昨日、広島県社会保険労務士会の研修があり、メンタルヘルス不調者に対して会社が注意しなければならないことを東京から来られた木村恵子弁護士からお聴きしました。
実際、ここ数年、メンタルヘルス不調者が急増していることには驚くばかりの状況ですから、大変に役に立つ研修でした。
メンタルヘルス不調の一番の原因は「長時間労働」にあると考えられていますから、労災認定の際にも一番先にタイムカードをチェックされることは言うまでもないことです。
特に、顧問先でもよく聞くことですが、「会社は早く帰れと言っているのに、従業員が勝手に居残り残業をしている。従業員自身が勝手にやっているのだから会社には責任が無い」という意見は、紛争となり裁判が始まると全くと言って良いほど意味のない主張と見做されてしまうことに注意すべきです。
司法の世界(裁判)では、会社は従業員に対して「安全配慮義務」と「使用者責任」とを負っており、会社は「予見可能性」と「結果回避可能性」を基に災害防止措置をとることが義務付けられていると考えられています。
最高裁平成12年3月24日判決「電通事件」の判決では「使用者は、その雇用する労働者に従事させる業務を定めてこれを管理するに際し、業務の遂行に伴う疲労や心理的負荷等が過度に蓄積して労働者の心身の健康を損なうことがないよう注意する義務を負う」となっています。そして、このことは労働契約法第5条(労働者の安全への配慮)にも記載されています。
そのため、「会社は残業の多い従業員に早く帰れと指示していた」だけでは不十分で、メンタルヘルス不調に陥る可能性が予想される(=予見可能性)場合は、仕事量を減したり配置転換等の措置を取ること(=結果回避可能性)が必要となります。「会社は"早く帰れ"と言っていた」「本人が勝手に残業していた」では済まないのです。

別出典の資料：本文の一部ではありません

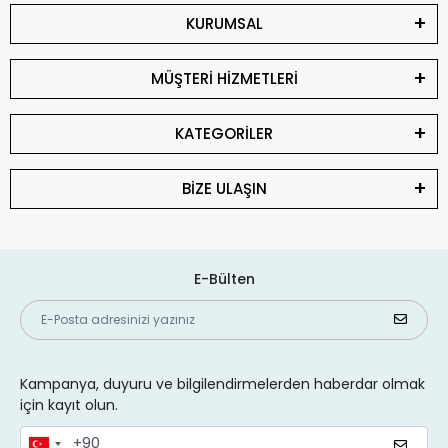
KURUMSAL
MÜŞTERİ HİZMETLERİ
KATEGORİLER
BİZE ULAŞIN
E-Bülten
Kampanya, duyuru ve bilgilendirmelerden haberdar olmak
için kayıt olun.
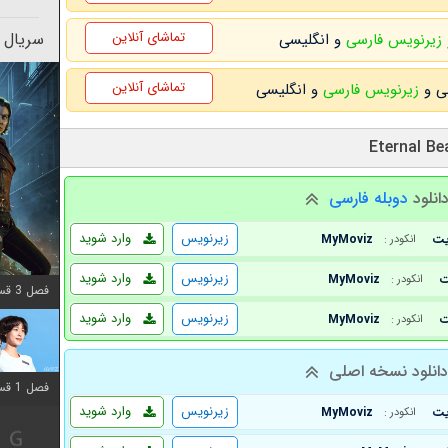
تماشای آنلاین
سریال 
زیرنویس فارسی
و انگلیسی
تماشای آنلاین
زیرنویس فارسی
و انگلیسی
انلود
دوبله فارسی
زیرنویس
وارد شوید
MyMoviz
انکودر :
زیرنویس
وارد شوید
MyMoviz
انکودر :
فصل 3 قسمت 2 اضافه شد
زیرنویس
وارد شوید
MyMoviz
انکودر :
انلود نسخه اصلی
فصل 1 قسمت 12 اضافه شد
زیرنویس
وارد شوید
MyMoviz
انکودر :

そのため、各従業員のタイムカードを元に各自の時間外労働・休日労働時間数をチェックすることが必要となっています。
また、メンタルヘルス不調者から労災の手続きを依頼され、労災申請書の内容を会社が迂闊に証明してしまうと、それが後日の裁判で相手方(従業員側)に使われて、会社は著しく不利な状況に陥ることもありますから、労災申請書類の事故発生経緯について会社は軽率に証明をしないことが肝要です。私の過去の体験からも、このことは断言できます。ただし、労災として認定されるか否かは会社が判断せず、会社は労災申請書を提出し、その判断は労基署に委ねなければ、下手をすると労災隠しとなってしまうことも注意すべき点です。
そして更に、メンタルヘルス不調者を"メンタル不調を事由"に普通解雇や懲戒解雇にしないことも大切です。状況にもよりますが、まずは休職制度を利用して休職させ、休職期間が満了した後も"暫くは治癒する見込みが無い"限りは解雇を避けた方が無難(裁判で争うと解雇無効とされてしまうリスクが高い)のようです。
この数年間、私にもこのような相談が急増し色々な体験をしました。いずれの場合も会社のハヤル気持ちを押えてもらい、時間をかけて出来る限り円満な解決となるよう努力してきました。裁判を体験したことがなく、判例も読んだことが無い会社の人達からすると私の進め方が"歯がゆい"と思われたかも知れませんが、会社を守るためにはやむを得ない処置ばかりでした。
しかし、「面倒くさい世の中になったナ!! 迂闊なことが言えない・出来ない時代だナ!!」というのが私の実感です。